** ACTIVITY **
The copy must match the data below line for line and contain no images.

** Camera metadata records **
========================================
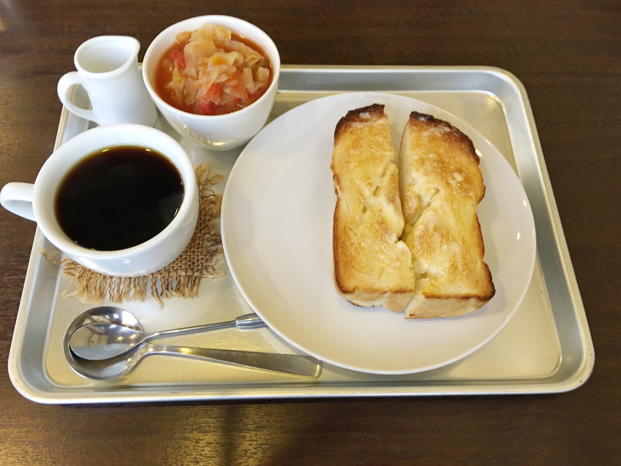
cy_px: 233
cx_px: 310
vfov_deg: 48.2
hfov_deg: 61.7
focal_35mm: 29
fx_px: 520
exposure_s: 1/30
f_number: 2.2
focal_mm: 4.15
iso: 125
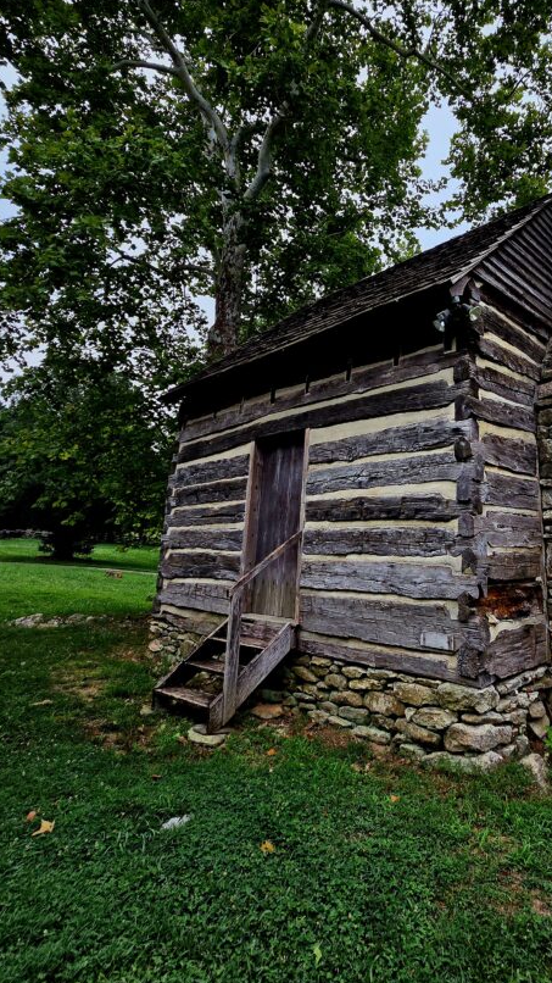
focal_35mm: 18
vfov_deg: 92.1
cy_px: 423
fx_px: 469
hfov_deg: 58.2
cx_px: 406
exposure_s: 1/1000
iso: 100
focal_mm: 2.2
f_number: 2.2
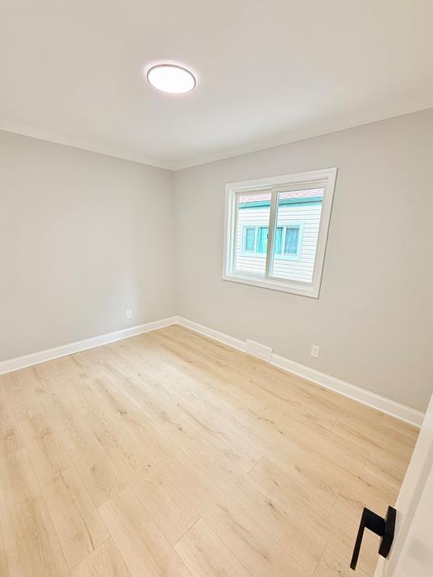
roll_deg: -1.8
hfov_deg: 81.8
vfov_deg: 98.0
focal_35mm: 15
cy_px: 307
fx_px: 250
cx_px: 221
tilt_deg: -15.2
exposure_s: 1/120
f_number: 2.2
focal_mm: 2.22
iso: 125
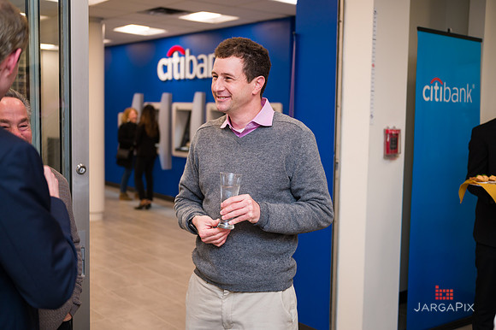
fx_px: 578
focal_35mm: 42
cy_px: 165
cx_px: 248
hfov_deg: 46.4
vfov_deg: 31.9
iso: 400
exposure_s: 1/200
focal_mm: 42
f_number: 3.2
========================================
** TASK RESULT **
cy_px: 233
cx_px: 310
vfov_deg: 48.2
hfov_deg: 61.7
focal_35mm: 29
fx_px: 520
exposure_s: 1/30
f_number: 2.2
focal_mm: 4.15
iso: 125
focal_35mm: 18
vfov_deg: 92.1
cy_px: 423
fx_px: 469
hfov_deg: 58.2
cx_px: 406
exposure_s: 1/1000
iso: 100
focal_mm: 2.2
f_number: 2.2
roll_deg: -1.8
hfov_deg: 81.8
vfov_deg: 98.0
focal_35mm: 15
cy_px: 307
fx_px: 250
cx_px: 221
tilt_deg: -15.2
exposure_s: 1/120
f_number: 2.2
focal_mm: 2.22
iso: 125
fx_px: 578
focal_35mm: 42
cy_px: 165
cx_px: 248
hfov_deg: 46.4
vfov_deg: 31.9
iso: 400
exposure_s: 1/200
focal_mm: 42
f_number: 3.2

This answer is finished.